Instructions to follow –
Answer these questions about the forum thread below on service height above a deck:
(a) How far is the service head from the landing, according to the opening post?
(b) What section number is given for the quoted rule on vertical clearance for service-drop conductors?
(c) What minimum clearance does item (1) of that rule state?

Text for analysis –

# service height requirements from deck



## vanvincent218 (Jan 8, 2010)

a buddie just put a new deck and a balcony on the back of his 2 story house
The service head is about 6 ft from the landing!I was wondering if anyone knew the requirements?? i know its too close,,but by how much.


----------



## 480sparky (Sep 20, 2007)

*230.24(B**)* *Vertical Clearance for Service-Drop Conductors. *Service-drop conductors, where not in excess of 600 volts, nominal, shall have the following minimum clearance from final grade: 
*(1) *3.0 m (10 ft) — at the electrical service entrance to buildings, also at the lowest point of the drip loop of the building electrical entrance, and above areas or sidewalks accessible only to pedestrians, measured from final grade or other accessible surface only for service-drop cables supported on and cabled together with a grounded bare messenger where the voltage does not exceed 150 volts to ground.


----------



## vanvincent218 (Jan 8, 2010)

i know 10 ft from grade..and i believe 6 ft from structures butt landings cant find anything??


----------



## 480sparky (Sep 20, 2007)

vanvincent218 said:


> i know 10 ft from grade..and i believe 6 ft from structures butt landings cant find anything??


*(1) *3.0 m (10 ft) — at the electrical service entrance to buildings, also at the lowest point of the drip loop of the building electrical entrance, *and above areas* or sidewalks *accessible only to pedestrians*, *measured from* final grade or other *accessible surface* only for service-drop cables supported on and cabled together with a grounded bare messenger where the voltage does not exceed 150 volts to ground.


----------



## vanvincent218 (Jan 8, 2010)

tanx ive been told listening is a skill... i spose reading is one also..
thanx!!:thumbsup:


----------



## Bob Badger (Apr 19, 2009)

Supplied material –
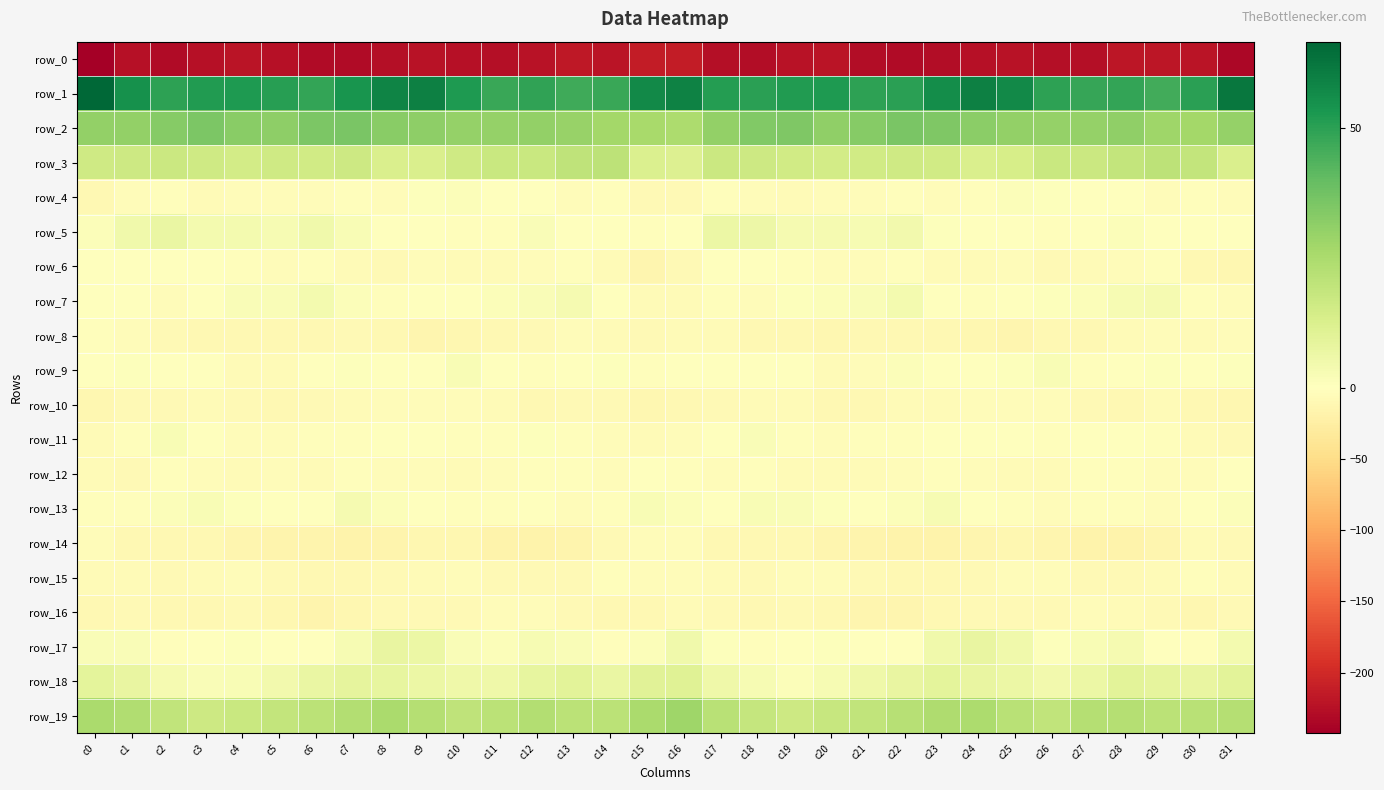

What is the total value across all series at c3?

-160.4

Output of the task –
(a) About 6 ft.
(b) 230.24(B).
(c) 3.0 m (10 ft).